_Quoted passage:_
He strives to be an artist equal to his influences, John Lennon
or comic book artist Jack Kirby. Despite recurring struggles with
depression, Johnston has prevailed, creating a body of work equal to his
idols. While he once walked the streets of Austin, TX, passing out demos
recorded on a boom box, a new double album can be found in Borders and
Barnes & Nobles everywhere, with one disc devoted to popular artists such as
Tom Waits, Beck, Bright Eyes and Calvin Johnson covering his songs.
Elsewhere, ‘The Devil and Daniel Johnston’ a 2005 documentary about the man
can be seen in independent theaters everywhere. He is an innocent who has
not been spared disappointment, but what really matters and why Daniel
Johnston matters is because the reverse is also true. What follows is the
product of an interview conducted last April.

_Tasks to carry out:_
1 > Answer these questions from the passage about Daniel Johnston, marking each answer with its letter:
(a) Which two influences does Johnston strive to equal?
(b) In what city did he once pass out demos recorded on a boom box?
(c) What is the title of the 2005 documentary about him?
2 > Summarize the passage about Daniel Johnston in two sentences.

_Entries shown:_
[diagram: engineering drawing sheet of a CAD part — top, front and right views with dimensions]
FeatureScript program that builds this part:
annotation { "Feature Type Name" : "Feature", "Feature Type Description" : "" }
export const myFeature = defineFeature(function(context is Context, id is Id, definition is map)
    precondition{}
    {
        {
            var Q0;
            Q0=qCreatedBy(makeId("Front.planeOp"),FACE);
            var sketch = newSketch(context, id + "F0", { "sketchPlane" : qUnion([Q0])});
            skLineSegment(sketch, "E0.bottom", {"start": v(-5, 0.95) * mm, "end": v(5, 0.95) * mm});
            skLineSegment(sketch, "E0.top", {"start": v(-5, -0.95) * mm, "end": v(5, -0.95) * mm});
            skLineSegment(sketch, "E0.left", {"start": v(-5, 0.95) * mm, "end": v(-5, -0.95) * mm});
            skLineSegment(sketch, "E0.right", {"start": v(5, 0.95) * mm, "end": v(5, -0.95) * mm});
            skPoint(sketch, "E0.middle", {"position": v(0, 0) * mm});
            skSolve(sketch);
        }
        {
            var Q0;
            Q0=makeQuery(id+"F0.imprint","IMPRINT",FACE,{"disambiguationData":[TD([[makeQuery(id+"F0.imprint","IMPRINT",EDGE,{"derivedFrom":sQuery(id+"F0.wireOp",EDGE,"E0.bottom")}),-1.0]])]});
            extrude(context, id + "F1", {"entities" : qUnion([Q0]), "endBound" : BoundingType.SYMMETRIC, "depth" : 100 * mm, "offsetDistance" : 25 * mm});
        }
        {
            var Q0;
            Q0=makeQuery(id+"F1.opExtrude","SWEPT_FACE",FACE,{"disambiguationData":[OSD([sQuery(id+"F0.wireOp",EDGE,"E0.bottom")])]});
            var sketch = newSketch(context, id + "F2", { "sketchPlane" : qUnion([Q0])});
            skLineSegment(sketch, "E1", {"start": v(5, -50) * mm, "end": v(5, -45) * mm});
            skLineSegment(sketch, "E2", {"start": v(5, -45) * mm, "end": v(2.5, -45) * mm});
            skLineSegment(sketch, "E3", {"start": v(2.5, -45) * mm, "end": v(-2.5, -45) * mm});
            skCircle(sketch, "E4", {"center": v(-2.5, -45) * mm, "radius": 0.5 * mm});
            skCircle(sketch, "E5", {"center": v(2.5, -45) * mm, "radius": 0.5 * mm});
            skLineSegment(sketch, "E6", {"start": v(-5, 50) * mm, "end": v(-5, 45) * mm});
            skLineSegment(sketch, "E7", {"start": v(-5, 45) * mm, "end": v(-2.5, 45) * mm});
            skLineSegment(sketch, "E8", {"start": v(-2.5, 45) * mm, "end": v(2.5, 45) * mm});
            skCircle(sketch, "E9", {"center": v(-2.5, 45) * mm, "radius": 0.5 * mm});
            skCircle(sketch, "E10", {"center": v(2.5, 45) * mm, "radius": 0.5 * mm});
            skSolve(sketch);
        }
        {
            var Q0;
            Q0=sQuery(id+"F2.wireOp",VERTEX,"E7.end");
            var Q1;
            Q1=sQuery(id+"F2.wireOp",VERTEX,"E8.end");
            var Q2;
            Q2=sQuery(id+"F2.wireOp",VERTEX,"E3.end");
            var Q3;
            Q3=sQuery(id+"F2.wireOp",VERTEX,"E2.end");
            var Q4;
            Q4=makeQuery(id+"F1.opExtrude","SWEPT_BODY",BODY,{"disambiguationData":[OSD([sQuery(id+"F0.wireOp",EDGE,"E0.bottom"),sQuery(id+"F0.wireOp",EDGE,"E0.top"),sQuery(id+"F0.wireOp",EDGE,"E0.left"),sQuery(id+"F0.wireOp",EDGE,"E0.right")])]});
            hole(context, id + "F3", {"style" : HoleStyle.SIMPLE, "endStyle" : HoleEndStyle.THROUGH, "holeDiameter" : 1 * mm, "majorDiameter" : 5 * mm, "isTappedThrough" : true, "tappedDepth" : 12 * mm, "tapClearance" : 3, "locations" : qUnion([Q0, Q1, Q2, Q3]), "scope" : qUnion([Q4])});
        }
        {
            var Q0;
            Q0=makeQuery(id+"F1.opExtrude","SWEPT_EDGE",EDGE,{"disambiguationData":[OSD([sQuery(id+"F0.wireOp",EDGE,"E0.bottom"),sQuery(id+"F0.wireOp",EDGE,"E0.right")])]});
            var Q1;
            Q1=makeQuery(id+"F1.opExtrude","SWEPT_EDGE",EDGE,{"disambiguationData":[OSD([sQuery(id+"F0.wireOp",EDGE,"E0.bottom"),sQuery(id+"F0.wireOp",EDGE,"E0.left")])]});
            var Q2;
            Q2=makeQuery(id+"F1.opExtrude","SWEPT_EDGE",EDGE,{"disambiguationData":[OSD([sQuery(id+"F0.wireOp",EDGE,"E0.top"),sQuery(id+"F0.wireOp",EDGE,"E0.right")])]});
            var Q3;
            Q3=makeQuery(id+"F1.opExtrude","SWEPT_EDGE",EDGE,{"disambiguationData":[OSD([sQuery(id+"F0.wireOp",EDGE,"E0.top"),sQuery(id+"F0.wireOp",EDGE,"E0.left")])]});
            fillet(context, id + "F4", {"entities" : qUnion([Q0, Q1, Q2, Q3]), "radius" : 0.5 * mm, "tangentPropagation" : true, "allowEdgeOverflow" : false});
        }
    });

_Outputs for the tasks:_
1 >
(a) John Lennon and comic book artist Jack Kirby
(b) Austin, TX
(c) 'The Devil and Daniel Johnston'

2 > Despite recurring struggles with depression, Daniel Johnston has created a body of work equal to idols such as John Lennon and Jack Kirby. He once passed out boom-box demos on the streets of Austin, TX, but now a double album of his is sold in Borders and Barnes & Nobles, with one disc of covers by artists such as Tom Waits and Beck, and a 2005 documentary about him, 'The Devil and Daniel Johnston,' can be seen in independent theaters.